G.Ć.: Trochę w tym racji, bo każde spotkanie Platformy Obywatelskiej rozpoczynało się zawsze od dylematu, jak tu uprzykrzyć życie prezydentowi Jędrzejczakowi.
N.W.: No to im się udawało. Wszyscy w ten sposób myśleli i kalkulowali ?
G.Ć. : Nie, oczywiście były wyjatki. Dobrze wspominam poseł Krystynę Sibińską. Uważam, że ona jest osobą bardzo pracowitą, a takie osoby jak pan Madej, Klatta czy Surmacz, to mogą się od niej tylko uczyć. Powinni ją obserwować i wyciągać wnioski. Ona jest niesamowicie pracowita.
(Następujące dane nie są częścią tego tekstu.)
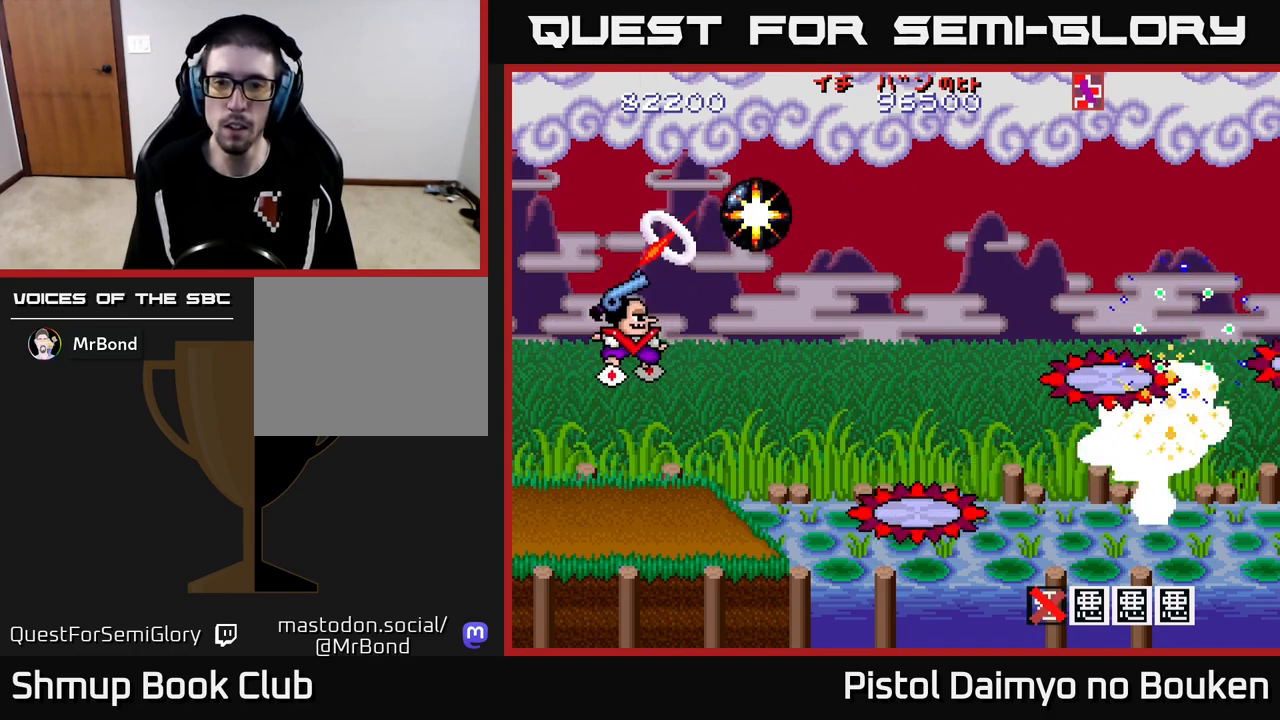
{"buttons": ["A", "DPAD_UP", "DPAD_RIGHT"], "left_stick": "center", "events": [[167, "A", "down"], [233, "DPAD_LEFT", "down"], [317, "DPAD_LEFT", "up"], [400, "DPAD_UP", "up"], [467, "DPAD_UP", "down"], [483, "DPAD_RIGHT", "down"]]}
N.W.: Dobra, ale ona jest wyjątkiem. Jej otoczenie, zresztą mające na nią spory wpływ, myśli i działa inaczej. Cel – uprzykrzenie życia Jędrzejczakowi. Środki – wszystkie dozwolone. Tak było ?
G. Ć.: Zgadza się. Nie myślano, co można zrobić z prezydentem dla mieszkańców, ale jak można go przed mieszkańcami zniesławić, obśmiać i pokazać w zlym świetle. Interes partii był na czele. Miasta w tych dyskusjach nie było nigdy.
N.W.: Są głodni władzy, stanowisk i zaszczytów,  jak ludożerca na bezludnej wyspie rozbitka?
G. Ć.: To chyba dotyczy wszystkich partii politycznych i to są takie „marchewki”. Jest duży głód, a ja podejrzewam iż pobór kandydatów na radnych PO odbywa się według starego schematu: „Może się nie dostaniesz, ale jak wygramy to wywalimy wszystkich urzędników, a ty zastąpisz miejsce tego lub tamtego”. Tak to słyszałam i tak przez lata to działało, nie tylko w PO, ale też w innych partiach.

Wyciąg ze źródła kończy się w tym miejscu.